#### [Description of the task]
Write out the lines of the material again, switching "Thác Bà" to "Thac Ba" throughout and keeping everything else the same. Leave the pictures out.

┌─ Material for this task

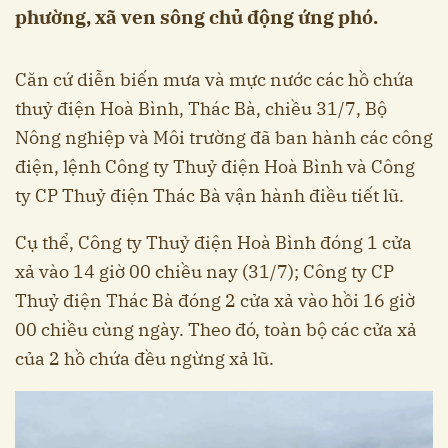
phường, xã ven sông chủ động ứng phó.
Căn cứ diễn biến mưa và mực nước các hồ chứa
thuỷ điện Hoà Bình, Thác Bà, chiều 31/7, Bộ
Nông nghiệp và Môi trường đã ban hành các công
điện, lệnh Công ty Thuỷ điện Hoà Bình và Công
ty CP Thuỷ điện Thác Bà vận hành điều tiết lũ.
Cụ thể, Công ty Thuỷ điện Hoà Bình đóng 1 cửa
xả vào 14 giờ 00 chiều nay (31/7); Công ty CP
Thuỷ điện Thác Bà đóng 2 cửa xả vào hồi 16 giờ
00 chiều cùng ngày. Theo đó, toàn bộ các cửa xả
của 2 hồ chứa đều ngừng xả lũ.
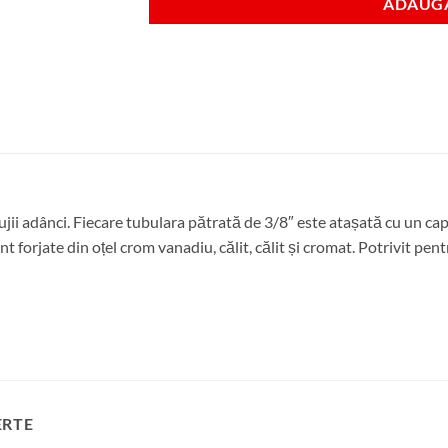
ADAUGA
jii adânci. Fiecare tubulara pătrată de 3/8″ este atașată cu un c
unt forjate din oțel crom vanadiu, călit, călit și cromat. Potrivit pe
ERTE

└─

#### [Answer to this problem]
phường, xã ven sông chủ động ứng phó.
Căn cứ diễn biến mưa và mực nước các hồ chứa
thuỷ điện Hoà Bình, Thac Ba, chiều 31/7, Bộ
Nông nghiệp và Môi trường đã ban hành các công
điện, lệnh Công ty Thuỷ điện Hoà Bình và Công
ty CP Thuỷ điện Thac Ba vận hành điều tiết lũ.
Cụ thể, Công ty Thuỷ điện Hoà Bình đóng 1 cửa
xả vào 14 giờ 00 chiều nay (31/7); Công ty CP
Thuỷ điện Thac Ba đóng 2 cửa xả vào hồi 16 giờ
00 chiều cùng ngày. Theo đó, toàn bộ các cửa xả
của 2 hồ chứa đều ngừng xả lũ.
ADAUGA
jii adânci. Fiecare tubulara pătrată de 3/8″ este atașată cu un c
unt forjate din oțel crom vanadiu, călit, călit și cromat. Potrivit pe
ERTE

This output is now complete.